### REQUIRED TASKS
A – Translate into Spanish this sentence from the passage on the Muasya case: "He was arrested on 16 March 2005 for aggravated robbery."
B – Reproduce the passage on the Muasya case word for word from "In the case, Richard" to "for aggravated robbery.".

### PROVIDED PASSAGE
|---|
In the case, Richard Muasya v. the Hon. Attorney General, High Court of Kenya on 2 December 2010, Muasya lost his case of claiming violations of his constitutional rights, in which he asked for the legalisation of a third gender.
Richard was born with ambiguous genitalia and could therefore not obtain a birth certificate, identity card or passport. He was arrested on 16 March 2005 for aggravated robbery.
“During a routine physical search the prison officers discovered his ambiguous genitalia and consequently could not decide whether to house him in a male or female cell. The Kiuti Magistrates Court ordered that the petitioner be medically examined and the medical report confirmed that he was intersexual. The Magistrates Court then ordered that the petitioner was to be remanded in isolation in the Kiuti Police Station pending trial.
The petitioner was convicted, sentenced to death and sent to a male-only prison for convicts on death row. There the petitioner was made to share cells and facilities with male inmates but was later placed in isolation. It was alleged that while he was in the prison he was subjected to invasive body searches, mockery and abuse because of his condition.”
|---|
### DATA EXCERPTS
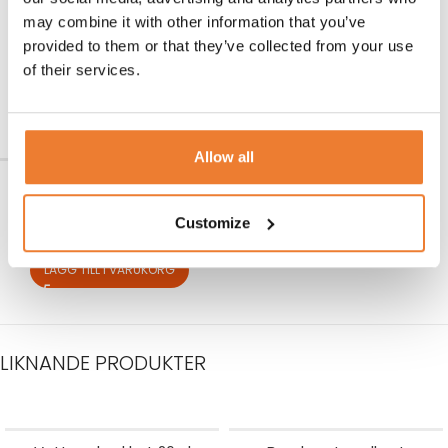
Mobil cocktailbar
Ismaskin modell
mellanstorlek
may combine it with other information that you’ve
Art nr.
4408
provided to them or that they’ve collected from your use
4.000
kr
Art nr.
5591
of their services.
2.800
kr
LÄGG TILL I VARUKORG
LÄGG TILL I VARUKORG
Allow all
Iskuber i kyllåda 10 kg
Art nr.
7100
Customize
267
kr
LÄGG TILL I VARUKORG
LIKNANDE PRODUKTER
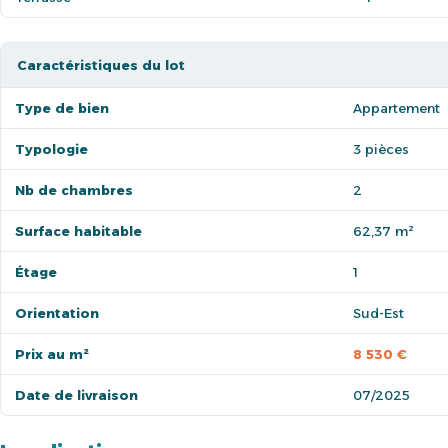
Caractéristiques du lot
Type de bien
Appartement
Typologie
3 pièces
Nb de chambres
2
Surface habitable
62,37 m²
Étage
1
Orientation
Sud-Est
Prix au m²
8 530 €
Date de livraison
07/2025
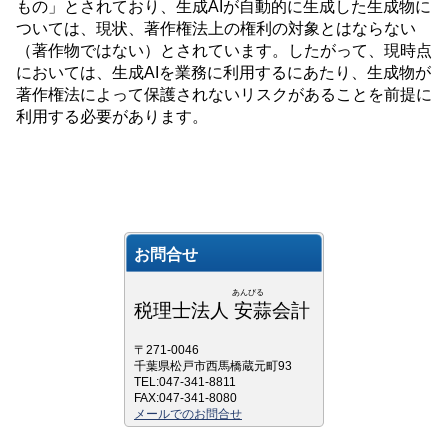
もの」とされており、生成
AI
が自動的に生成した生成物に
ついては、現状、著作権法上の権利の対象とはならない
（著作物ではない）とされています。したがって、現時点
においては、生成
AI
を業務に利用するにあたり、生成物が
著作権法によって保護されないリスクがあることを前提に
利用する必要があります。
お問合せ
あんびる
税理士法人 安蒜会計
〒271-0046
千葉県松戸市西馬橋蔵元町93
TEL:047-341-8811
FAX:047-341-8080
メールでのお問合せ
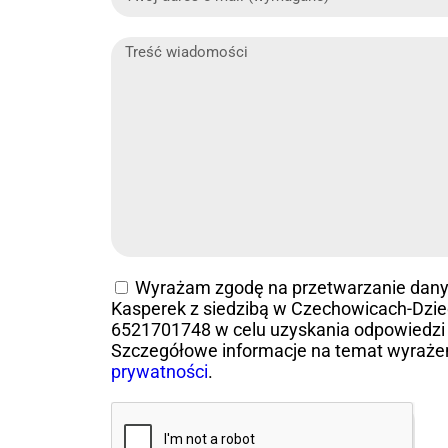
Wyrażam zgodę na przetwarzanie dan
Kasperek z siedzibą w Czechowicach-Dziedz
6521701748 w celu uzyskania odpowiedzi 
Szczegółowe informacje na temat wyraże
prywatności
.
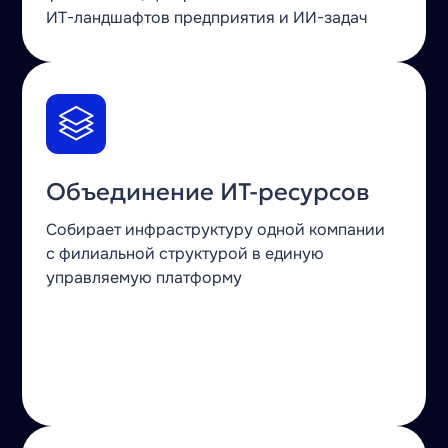
ИТ-ландшафтов
предприятия
и ИИ-задач
Объединение
ИТ-ресурсов
Собирает инфраструктуру одной компании
с филиальной структурой в единую
управляемую платформу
|---|
### ANSWERS GIVEN
A – Fue arrestado el 16 de marzo de 2005 por robo agravado.

B –
In the case, Richard Muasya v. the Hon. Attorney General, High Court of Kenya on 2 December 2010, Muasya lost his case of claiming violations of his constitutional rights, in which he asked for the legalisation of a third gender.
Richard was born with ambiguous genitalia and could therefore not obtain a birth certificate, identity card or passport. He was arrested on 16 March 2005 for aggravated robbery.